Starting at the first line of the data below, write out each line exactly until you reach the line containing "छत्तीसगढ़ जनसंपर्क", and include that line too.

-------- Data section --------

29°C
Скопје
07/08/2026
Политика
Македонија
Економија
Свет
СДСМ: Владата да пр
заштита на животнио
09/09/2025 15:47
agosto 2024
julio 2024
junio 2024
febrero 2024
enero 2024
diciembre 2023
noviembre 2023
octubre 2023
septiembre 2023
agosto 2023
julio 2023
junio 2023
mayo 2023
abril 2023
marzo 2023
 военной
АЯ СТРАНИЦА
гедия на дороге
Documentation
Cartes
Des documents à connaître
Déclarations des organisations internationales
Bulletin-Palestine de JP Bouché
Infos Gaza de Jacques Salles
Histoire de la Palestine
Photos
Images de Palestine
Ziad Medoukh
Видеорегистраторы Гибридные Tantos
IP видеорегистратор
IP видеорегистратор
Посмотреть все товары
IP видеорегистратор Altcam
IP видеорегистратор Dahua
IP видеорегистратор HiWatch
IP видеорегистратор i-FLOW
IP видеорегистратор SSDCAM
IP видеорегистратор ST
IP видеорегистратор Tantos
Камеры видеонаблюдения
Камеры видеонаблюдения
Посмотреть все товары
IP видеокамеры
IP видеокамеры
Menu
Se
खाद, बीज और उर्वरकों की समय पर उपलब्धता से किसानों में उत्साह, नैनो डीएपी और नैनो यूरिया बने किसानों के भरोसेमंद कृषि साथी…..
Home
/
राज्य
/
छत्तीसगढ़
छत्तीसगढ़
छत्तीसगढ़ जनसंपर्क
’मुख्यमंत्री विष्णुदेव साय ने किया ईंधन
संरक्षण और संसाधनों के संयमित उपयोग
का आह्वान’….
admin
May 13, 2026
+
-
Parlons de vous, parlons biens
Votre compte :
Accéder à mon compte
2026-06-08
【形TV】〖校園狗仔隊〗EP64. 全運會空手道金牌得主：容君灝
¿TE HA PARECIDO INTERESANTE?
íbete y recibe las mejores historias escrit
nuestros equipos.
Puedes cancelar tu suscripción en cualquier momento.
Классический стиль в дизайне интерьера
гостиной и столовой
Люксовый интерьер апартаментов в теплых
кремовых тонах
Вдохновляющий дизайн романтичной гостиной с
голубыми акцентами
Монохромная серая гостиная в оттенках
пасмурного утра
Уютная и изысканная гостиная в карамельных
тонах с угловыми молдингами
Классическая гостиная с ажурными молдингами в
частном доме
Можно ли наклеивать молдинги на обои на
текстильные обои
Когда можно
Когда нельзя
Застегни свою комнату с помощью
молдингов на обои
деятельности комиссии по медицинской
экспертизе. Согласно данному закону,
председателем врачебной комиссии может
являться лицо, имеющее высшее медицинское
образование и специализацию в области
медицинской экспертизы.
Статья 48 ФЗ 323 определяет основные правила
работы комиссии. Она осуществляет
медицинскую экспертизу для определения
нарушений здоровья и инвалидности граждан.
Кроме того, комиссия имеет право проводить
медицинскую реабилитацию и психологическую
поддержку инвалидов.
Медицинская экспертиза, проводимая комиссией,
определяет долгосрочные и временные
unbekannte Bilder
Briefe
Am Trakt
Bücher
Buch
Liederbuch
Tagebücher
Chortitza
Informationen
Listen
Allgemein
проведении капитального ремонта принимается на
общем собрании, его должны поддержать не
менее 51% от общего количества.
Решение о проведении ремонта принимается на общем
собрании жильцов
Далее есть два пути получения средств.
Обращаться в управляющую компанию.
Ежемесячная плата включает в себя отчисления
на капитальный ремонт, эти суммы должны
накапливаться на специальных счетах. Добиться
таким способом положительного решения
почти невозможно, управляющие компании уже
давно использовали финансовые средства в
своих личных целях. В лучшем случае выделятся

--------

Finished task:
29°C
Скопје
07/08/2026
Политика
Македонија
Економија
Свет
СДСМ: Владата да пр
заштита на животнио
09/09/2025 15:47
agosto 2024
julio 2024
junio 2024
febrero 2024
enero 2024
diciembre 2023
noviembre 2023
octubre 2023
septiembre 2023
agosto 2023
julio 2023
junio 2023
mayo 2023
abril 2023
marzo 2023
 военной
АЯ СТРАНИЦА
гедия на дороге
Documentation
Cartes
Des documents à connaître
Déclarations des organisations internationales
Bulletin-Palestine de JP Bouché
Infos Gaza de Jacques Salles
Histoire de la Palestine
Photos
Images de Palestine
Ziad Medoukh
Видеорегистраторы Гибридные Tantos
IP видеорегистратор
IP видеорегистратор
Посмотреть все товары
IP видеорегистратор Altcam
IP видеорегистратор Dahua
IP видеорегистратор HiWatch
IP видеорегистратор i-FLOW
IP видеорегистратор SSDCAM
IP видеорегистратор ST
IP видеорегистратор Tantos
Камеры видеонаблюдения
Камеры видеонаблюдения
Посмотреть все товары
IP видеокамеры
IP видеокамеры
Menu
Se
खाद, बीज और उर्वरकों की समय पर उपलब्धता से किसानों में उत्साह, नैनो डीएपी और नैनो यूरिया बने किसानों के भरोसेमंद कृषि साथी…..
Home
/
राज्य
/
छत्तीसगढ़
छत्तीसगढ़
छत्तीसगढ़ जनसंपर्क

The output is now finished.